4 Further Exercises

Exercise 1

Suppose \(X\sim\mbox{Bi}(16,\,0.5)\). Investigate whether sample sizes of \(n=2\), \(n=5\), \(n=10\), \(n=50\) and \(n=100\) are sufficiently large for the sampling distribution of \(\bar X\) to follow the normal distribution, as stated by the Central Limit Theorem.

For each different sample size, you should,

  • Draw 10,000 random samples from \(X\sim\mbox{Bi}(16,\,0.5)\).
  • Calculate the mean of each of these samples.
  • Plot the kernel density estimate of the sampling distribution for \(\bar X\).
  • Superimpose the distribution that the Central Limit Theorem states the sampling distribution for \(\bar X\) should follow above the kernel density estimate - use the mean and standard deviation of \(X\) to find which distribution this should be.

Hint You can draw a random sample from the Binomial distribution using the function rbinom(). Use the help() function to find out which arguments need to be provided to rbinom().

Exercise 2

The number of honeybees found in commercial beehives made by company \(X\) has a mean of 35,000 and a standard deviation of 12,000. The number of honeybees found in beehives made by company \(Y\) also has a mean of 35,000, but a standard deviation of 20,000. Both these hive sizes follow a normal distribution.

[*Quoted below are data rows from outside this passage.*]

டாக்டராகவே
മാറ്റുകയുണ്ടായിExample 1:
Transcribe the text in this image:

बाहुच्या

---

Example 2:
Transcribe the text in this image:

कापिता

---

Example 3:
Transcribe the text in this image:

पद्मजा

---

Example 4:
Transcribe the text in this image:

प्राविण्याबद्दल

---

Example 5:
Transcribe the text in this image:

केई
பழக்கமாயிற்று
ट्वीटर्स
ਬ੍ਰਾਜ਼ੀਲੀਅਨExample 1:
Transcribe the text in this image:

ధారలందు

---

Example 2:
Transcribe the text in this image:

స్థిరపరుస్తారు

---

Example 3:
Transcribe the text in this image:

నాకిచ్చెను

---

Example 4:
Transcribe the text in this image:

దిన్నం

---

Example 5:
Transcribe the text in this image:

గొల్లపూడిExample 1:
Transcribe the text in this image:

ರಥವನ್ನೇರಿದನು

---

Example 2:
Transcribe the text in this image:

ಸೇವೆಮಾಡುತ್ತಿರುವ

  1. Suppose 40 beehives have been randomly sampled from company \(X\) and 22 beehives have been randomly sampled from company \(Y\). Calculate the probability that the mean number of honeybees found in the beehives sampled from company \(X\) is at least 2,000 bees more than the mean number found in the sample from company \(Y\)'s beehives.

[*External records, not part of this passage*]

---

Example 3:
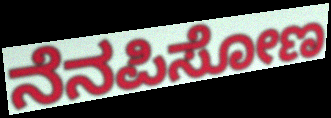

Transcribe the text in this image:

ನೆನಪಿಸೋಣ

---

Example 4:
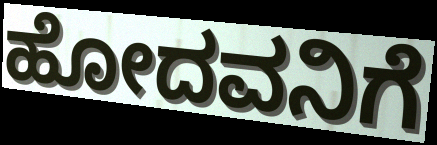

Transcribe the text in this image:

ಹೋದವನಿಗೆ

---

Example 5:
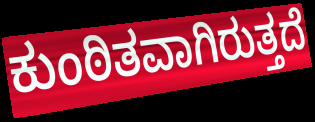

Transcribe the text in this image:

ಕುಂಠಿತವಾಗಿರುತ್ತದೆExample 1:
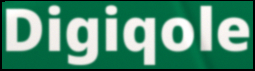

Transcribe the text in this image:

Digiqole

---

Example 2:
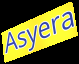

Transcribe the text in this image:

Asyera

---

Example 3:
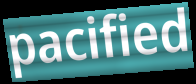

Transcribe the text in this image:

pacified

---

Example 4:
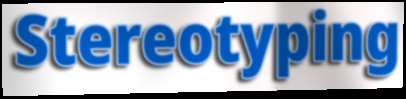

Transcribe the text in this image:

Stereotyping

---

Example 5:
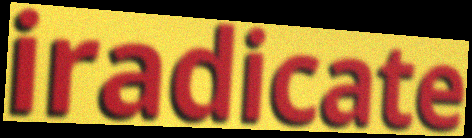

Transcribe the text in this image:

iradicate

  2. Simulate taking the samples of beehives from companies \(X\) and \(Y\) by drawing 15,000 versions of the samples from the respective distributions. Calculate the sample mean in each case and use these to estimate the probability found in part (a). Is this empirical probability similar to the theoretical probability?

    It might help to show the kernel density estimate of the sampling distribution of \(\bar X-\bar Y\) in a plot, with the normal distribution it is expected to follow superimposed on top.